Historically, rich countries have emitted the most greenhouse gases. It has led environmental activists and some government officials to call on these industrialised nations to pay the highest amounts and even offer reparations to poorer countries. 

The study from US-based Dartmouth College has been billed as a potential game-changer for climate litigation as figures could be used in courtrooms or international climate negotiations to work out payments from countries that burn more fossil fuels. 

Researchers found that a small group of heavy polluters has caused trillions of dollars of economic losses due to warming caused by their emissions. The top 10 global emitters caused more than two-thirds of losses worldwide. Warmer and poorer countries in the Global South have been hit hardest.

REUTERS/Alkis Konstantinidis/File Photo
An aerial view shows damaged houses and debris on the beach, in the aftermath of Cyclone Batsirai, in Mananjary, Madagascar.REUTERS/Alkis Konstantinidis/File Photo

"Greenhouse gases emitted in one country cause warming in another, and that warming can depress economic growth," says Justin Mankin, the study's senior researcher. 

Which country's emissions have had the biggest economic impact?

The world's two leading emitters, the US and China, each caused total global income losses of $1.8 trillion (€1.79 trillion) from 1990 to 2014. Russia, India, and Brazil caused losses exceeding $500 billion (€498 billion) each for the same years.

In total, these five countries account for around €6 trillion in cumulative losses - roughly 11 per cent of global Gross Domestic Product (GDP) during the study period. 

The analysis also breaks the data down to show the damage done by a single emitter to another individual country's economy. 

This research provides legally valuable estimates of the financial damages individual nations have suffered due to other countries' climate-changing activities.
Justin Mankin
Senior researcher for the study

"This research provides legally valuable estimates of the financial damages individual nations have suffered due to other countries' climate-changing activities," says Mankin.

The analysis looked at how much carbon each nation emitted and the impact that had on global warming. Researchers then connected that to studies that show how rising temperatures have impacted economies around the world.

Two million possible values for each country-to-country interaction were sampled and a supercomputer was used to crunch a total of 11 trillion values to quantify and address uncertainties around cause-and-effect. 

How do rising temperatures impact economies in the Global South?

Warmer temperatures can cause economic losses for a country in a lot of ways such as lowering agricultural yields or reducing labour productivity through heat stress. 

US emissions cost Mexico a total of €79 billion of lost GDP between 1990 and 2014, according to the analysis. The country also caused €308 billion in economic climate damage to Brazil,  €255 billion to India and €123 billion to Indonesia.

Conversely, for some cooler countries in the north, warming can raise output by boosting crop yields. The US, for example, has benefitted by more than €182 billion from the global warming it caused and its impact on Canada was a gain of €246 billion.

AP Photo/Dita Alangkara, File
A military truck drives through the water on a flooded toll road following heavy rains in Jakarta, Indonesia.AP Photo/Dita Alangkara, File

"The statement that it is possible and scientifically credible to link an individual actor to an individual tangible impact is a statement that has not been made robustly in previous work," says study first author Christopher Callahan.

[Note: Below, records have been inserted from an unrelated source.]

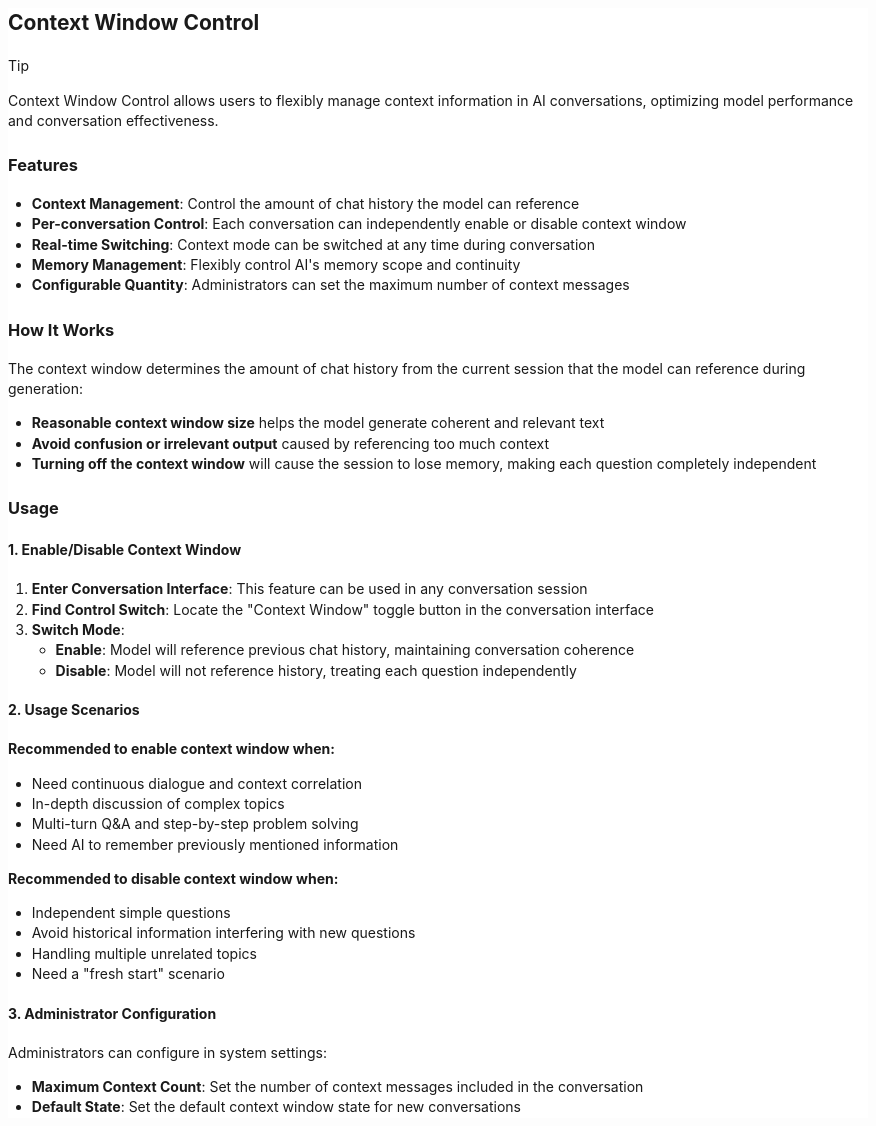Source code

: ## Context Window Control

> [!TIP]
> Context Window Control allows users to flexibly manage context information in AI conversations, optimizing model performance and conversation effectiveness.

### Features

- **Context Management**: Control the amount of chat history the model can reference
- **Per-conversation Control**: Each conversation can independently enable or disable context window
- **Real-time Switching**: Context mode can be switched at any time during conversation
- **Memory Management**: Flexibly control AI's memory scope and continuity
- **Configurable Quantity**: Administrators can set the maximum number of context messages

### How It Works

The context window determines the amount of chat history from the current session that the model can reference during generation:

- **Reasonable context window size** helps the model generate coherent and relevant text
- **Avoid confusion or irrelevant output** caused by referencing too much context
- **Turning off the context window** will cause the session to lose memory, making each question completely independent

### Usage

#### 1. Enable/Disable Context Window

1. **Enter Conversation Interface**: This feature can be used in any conversation session
2. **Find Control Switch**: Locate the "Context Window" toggle button in the conversation interface
3. **Switch Mode**:
   - **Enable**: Model will reference previous chat history, maintaining conversation coherence
   - **Disable**: Model will not reference history, treating each question independently

#### 2. Usage Scenarios

**Recommended to enable context window when:**
- Need continuous dialogue and context correlation
- In-depth discussion of complex topics
- Multi-turn Q&A and step-by-step problem solving
- Need AI to remember previously mentioned information

**Recommended to disable context window when:**
- Independent simple questions
- Avoid historical information interfering with new questions
- Handling multiple unrelated topics
- Need a "fresh start" scenario

#### 3. Administrator Configuration

Administrators can configure in system settings:
- **Maximum Context Count**: Set the number of context messages included in the conversation
- **Default State**: Set the default context window state for new conversations
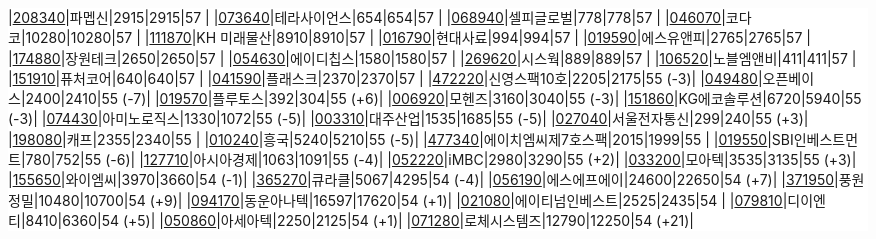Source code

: |[208340](https://finance.daum.net/quotes/A208340)|파멥신|2915|2915|57 |
|[073640](https://finance.daum.net/quotes/A073640)|테라사이언스|654|654|57 |
|[068940](https://finance.daum.net/quotes/A068940)|셀피글로벌|778|778|57 |
|[046070](https://finance.daum.net/quotes/A046070)|코다코|10280|10280|57 |
|[111870](https://finance.daum.net/quotes/A111870)|KH 미래물산|8910|8910|57 |
|[016790](https://finance.daum.net/quotes/A016790)|현대사료|994|994|57 |
|[019590](https://finance.daum.net/quotes/A019590)|에스유앤피|2765|2765|57 |
|[174880](https://finance.daum.net/quotes/A174880)|장원테크|2650|2650|57 |
|[054630](https://finance.daum.net/quotes/A054630)|에이디칩스|1580|1580|57 |
|[269620](https://finance.daum.net/quotes/A269620)|시스웍|889|889|57 |
|[106520](https://finance.daum.net/quotes/A106520)|노블엠앤비|411|411|57 |
|[151910](https://finance.daum.net/quotes/A151910)|퓨처코어|640|640|57 |
|[041590](https://finance.daum.net/quotes/A041590)|플래스크|2370|2370|57 |
|[472220](https://finance.daum.net/quotes/A472220)|신영스팩10호|2205|2175|55 (-3)|
|[049480](https://finance.daum.net/quotes/A049480)|오픈베이스|2400|2410|55 (-7)|
|[019570](https://finance.daum.net/quotes/A019570)|플루토스|392|304|55 (+6)|
|[006920](https://finance.daum.net/quotes/A006920)|모헨즈|3160|3040|55 (-3)|
|[151860](https://finance.daum.net/quotes/A151860)|KG에코솔루션|6720|5940|55 (-3)|
|[074430](https://finance.daum.net/quotes/A074430)|아미노로직스|1330|1072|55 (-5)|
|[003310](https://finance.daum.net/quotes/A003310)|대주산업|1535|1685|55 (-5)|
|[027040](https://finance.daum.net/quotes/A027040)|서울전자통신|299|240|55 (+3)|
|[198080](https://finance.daum.net/quotes/A198080)|캐프|2355|2340|55 |
|[010240](https://finance.daum.net/quotes/A010240)|흥국|5240|5210|55 (-5)|
|[477340](https://finance.daum.net/quotes/A477340)|에이치엠씨제7호스팩|2015|1999|55 |
|[019550](https://finance.daum.net/quotes/A019550)|SBI인베스트먼트|780|752|55 (-6)|
|[127710](https://finance.daum.net/quotes/A127710)|아시아경제|1063|1091|55 (-4)|
|[052220](https://finance.daum.net/quotes/A052220)|iMBC|2980|3290|55 (+2)|
|[033200](https://finance.daum.net/quotes/A033200)|모아텍|3535|3135|55 (+3)|
|[155650](https://finance.daum.net/quotes/A155650)|와이엠씨|3970|3660|54 (-1)|
|[365270](https://finance.daum.net/quotes/A365270)|큐라클|5067|4295|54 (-4)|
|[056190](https://finance.daum.net/quotes/A056190)|에스에프에이|24600|22650|54 (+7)|
|[371950](https://finance.daum.net/quotes/A371950)|풍원정밀|10480|10700|54 (+9)|
|[094170](https://finance.daum.net/quotes/A094170)|동운아나텍|16597|17620|54 (+1)|
|[021080](https://finance.daum.net/quotes/A021080)|에이티넘인베스트|2525|2435|54 |
|[079810](https://finance.daum.net/quotes/A079810)|디이엔티|8410|6360|54 (+5)|
|[050860](https://finance.daum.net/quotes/A050860)|아세아텍|2250|2125|54 (+1)|
|[071280](https://finance.daum.net/quotes/A071280)|로체시스템즈|12790|12250|54 (+21)|
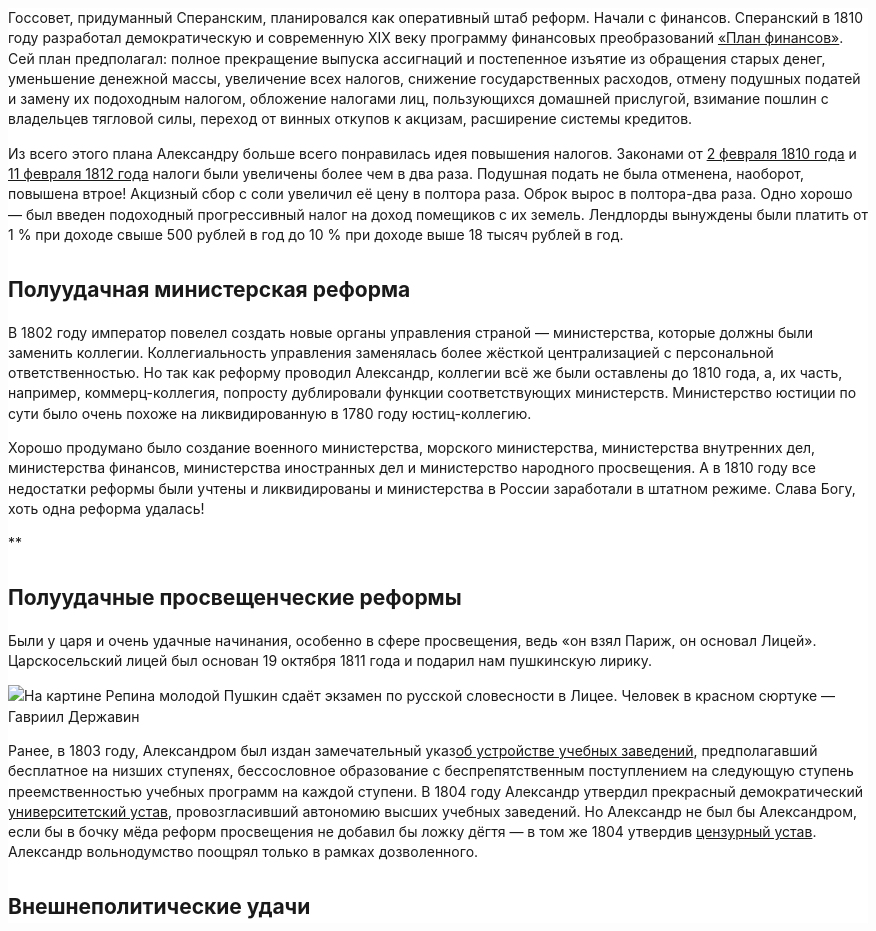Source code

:Госсовет, придуманный Сперанским, планировался как оперативный штаб реформ. Начали с финансов. Сперанский в 1810 году разработал демократическую и современную XIX веку программу финансовых преобразований [«План финансов»](http://elib.shpl.ru/ru/nodes/10331-t-45-1885#mode/inspect/page/13/zoom/4). Сей план предполагал: полное прекращение выпуска ассигнаций и постепенное изъятие из обращения старых денег, уменьшение денежной массы, увеличение всех налогов, снижение государственных расходов, отмену подушных податей и замену их подоходным налогом, обложение налогами лиц, пользующихся домашней прислугой, взимание пошлин с владельцев тягловой силы, переход от винных откупов к акцизам, расширение системы кредитов. 

Из всего этого плана Александру больше всего понравилась идея повышения налогов. Законами от [2 февраля 1810 года](http://fox-notes.ru/gezetz/gesetz_A_RW_110914_QQQ_05.htm) и [11 февраля 1812 года](http://www.reenactor.ru/ARH/PDF/Nosova.pdf) налоги были увеличены более чем в два раза. Подушная подать не была отменена, наоборот, повышена втрое! Акцизный сбор с соли увеличил её цену в полтора раза. Оброк вырос в полтора-два раза. Одно хорошо — был введен подоходный прогрессивный налог на доход помещиков с их земель. Лендлорды вынуждены были платить от 1 % при доходе свыше 500 рублей в год до 10 % при доходе выше 18 тысяч рублей в год.   


## Полуудачная министерская реформа 

В 1802 году император повелел создать новые органы управления страной — министерства, которые должны были заменить коллегии. Коллегиальность управления заменялась более жёсткой централизацией с персональной ответственностью. Но так как реформу проводил Александр, коллегии всё же были оставлены до 1810 года, а, их часть, например, коммерц-коллегия, попросту дублировали функции соответствующих министерств. Министерство юстиции по сути было очень похоже на ликвидированную в 1780 году юстиц-коллегию. 

Хорошо продумано было создание военного министерства, морского министерства, министерства внутренних дел, министерства финансов, министерства иностранных дел и министерство народного просвещения. А в 1810 году все недостатки реформы были учтены и ликвидированы и министерства в России заработали в штатном режиме. Слава Богу, хоть одна реформа удалась! 

**

## Полуудачные просвещенческие реформы

Были у царя и очень удачные начинания, особенно в сфере просвещения, ведь «он взял Париж, он основал Лицей». Царскосельский лицей был основан 19 октября 1811 года и подарил нам пушкинскую лирику. 

![](https://assets.discours.io/unsafe/900x/production/image/3d6b1f30-7758-11eb-bad3-ef0e5422171d.png)На картине Репина молодой Пушкин сдаёт экзамен по русской словесности в Лицее. Человек в красном сюртуке — Гавриил Державин

Ранее, в 1803 году, Александром был издан замечательный указ[об устройстве учебных заведений](https://www.prlib.ru/history/619008), предполагавший бесплатное на низших ступенях, бессословное образование с беспрепятственным поступлением на следующую ступень преемственностью учебных программ на каждой ступени. В 1804 году Александр утвердил прекрасный демократический [университетский устав](https://www.prlib.ru/history/619728), провозгласивший автономию высших учебных заведений. Но Александр не был бы Александром, если бы в бочку мёда реформ просвещения не добавил бы ложку дёгтя — в том же 1804 утвердив [цензурный устав](https://www.prlib.ru/history/619401). Александр вольнодумство поощрял только в рамках дозволенного.   


## Внешнеполитические удачи 
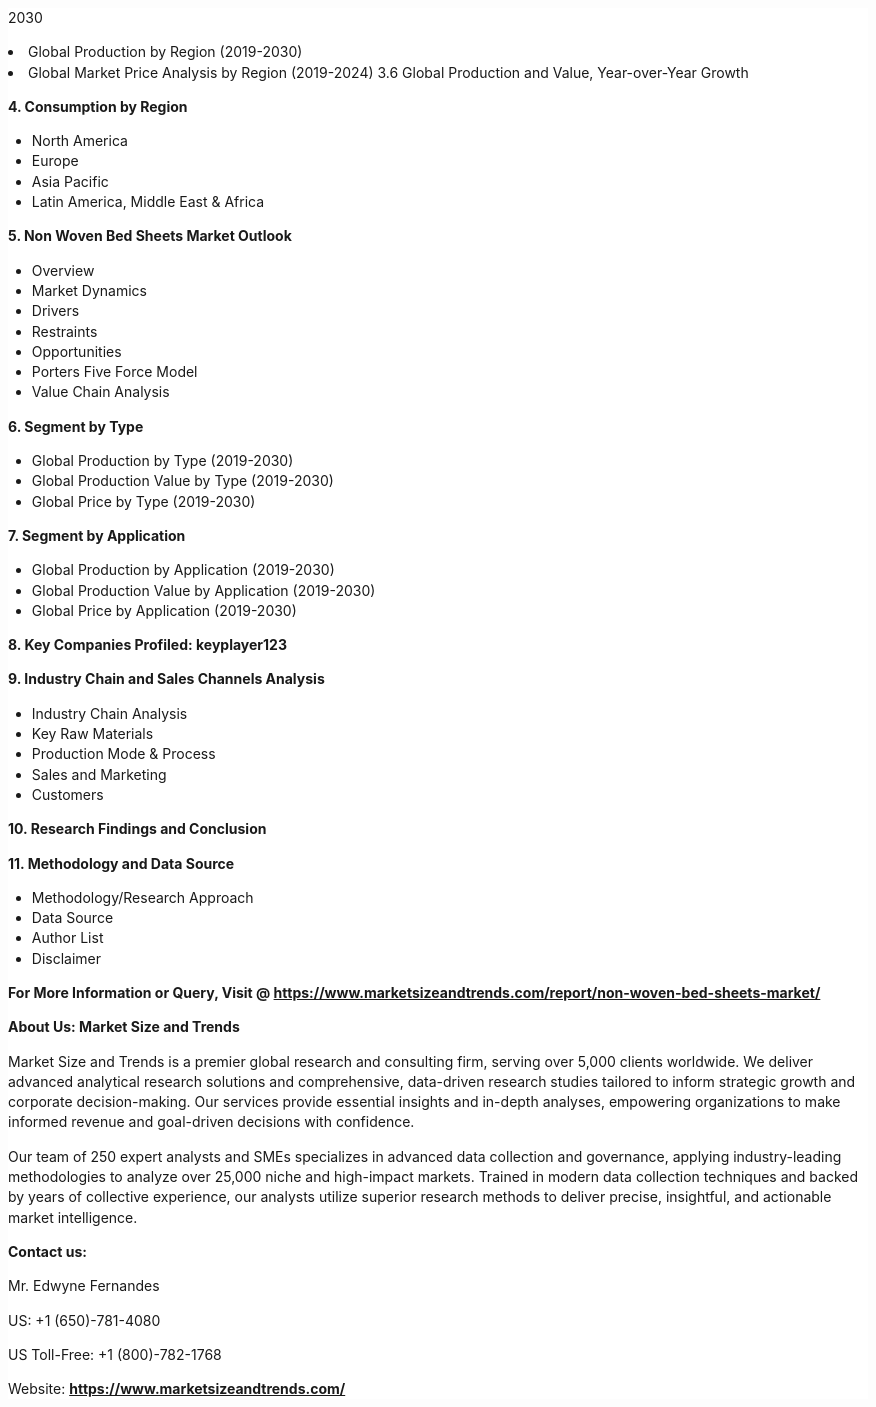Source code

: 2030</li><li>Global Production by Region (2019-2030)</li><li>Global Market Price Analysis by Region (2019-2024) 3.6 Global Production and Value, Year-over-Year Growth</li></ul><p><strong>4. Consumption by Region</strong></p><ul><li>North America</li><li>Europe</li><li>Asia Pacific</li><li>Latin America, Middle East &amp; Africa</li></ul><p><strong>5. Non Woven Bed Sheets Market Outlook</strong></p><ul><li>Overview</li><li>Market Dynamics</li><li>Drivers</li><li>Restraints</li><li>Opportunities</li><li>Porters Five Force Model</li><li>Value Chain Analysis&nbsp;</li></ul><p><strong>6. Segment by Type</strong></p><ul><li>Global Production by Type (2019-2030)</li><li>Global Production Value by Type (2019-2030)</li><li>Global Price by Type (2019-2030)</li></ul><p><strong>7. Segment by Application</strong></p><ul><li>Global Production by Application (2019-2030)</li><li>Global Production Value by Application (2019-2030)</li><li>Global Price by Application (2019-2030)</li></ul><p><strong>8. Key Companies Profiled: keyplayer123</strong></p><p><strong>9. Industry Chain and Sales Channels Analysis</strong></p><ul><li>Industry Chain Analysis</li><li>Key Raw Materials</li><li>Production Mode &amp; Process</li><li>Sales and Marketing</li><li>Customers</li></ul><p><strong>10. Research Findings and Conclusion</strong></p><p><strong>11. Methodology and Data Source</strong></p><ul><li>Methodology/Research Approach</li><li>Data Source</li><li>Author List</li><li>Disclaimer</li></ul></p><p><strong>For More Information or Query, Visit @ <a href="https://www.marketsizeandtrends.com/report/non-woven-bed-sheets-market/">https://www.marketsizeandtrends.com/report/non-woven-bed-sheets-market/</a></strong></p><p><strong>About Us: Market Size and Trends</strong></p><p>Market Size and Trends is a premier global research and consulting firm, serving over 5,000 clients worldwide. We deliver advanced analytical research solutions and comprehensive, data-driven research studies tailored to inform strategic growth and corporate decision-making. Our services provide essential insights and in-depth analyses, empowering organizations to make informed revenue and goal-driven decisions with confidence.</p><p>Our team of 250 expert analysts and SMEs specializes in advanced data collection and governance, applying industry-leading methodologies to analyze over 25,000 niche and high-impact markets. Trained in modern data collection techniques and backed by years of collective experience, our analysts utilize superior research methods to deliver precise, insightful, and actionable market intelligence.</p><p><strong>Contact us:</strong></p><p>Mr. Edwyne Fernandes</p><p>US: +1 (650)-781-4080</p><p>US Toll-Free: +1 (800)-782-1768</p><p>Website: <strong><a href="https://www.marketsizeandtrends.com/">https://www.marketsizeandtrends.com/</a></strong></p>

In the past two decades, the number of climate-related lawsuits has risen from barely a handful to well over a thousand. But these have mainly targeted major oil companies and other businesses rather than attempting to pin liability on any given country's emissions. 

"This research provides an answer to the question of whether there is a scientific basis for climate liability claims—the answer is yes," Callahan adds.

"We have quantified each nation’s culpability for historical temperature-driven income changes in every other country."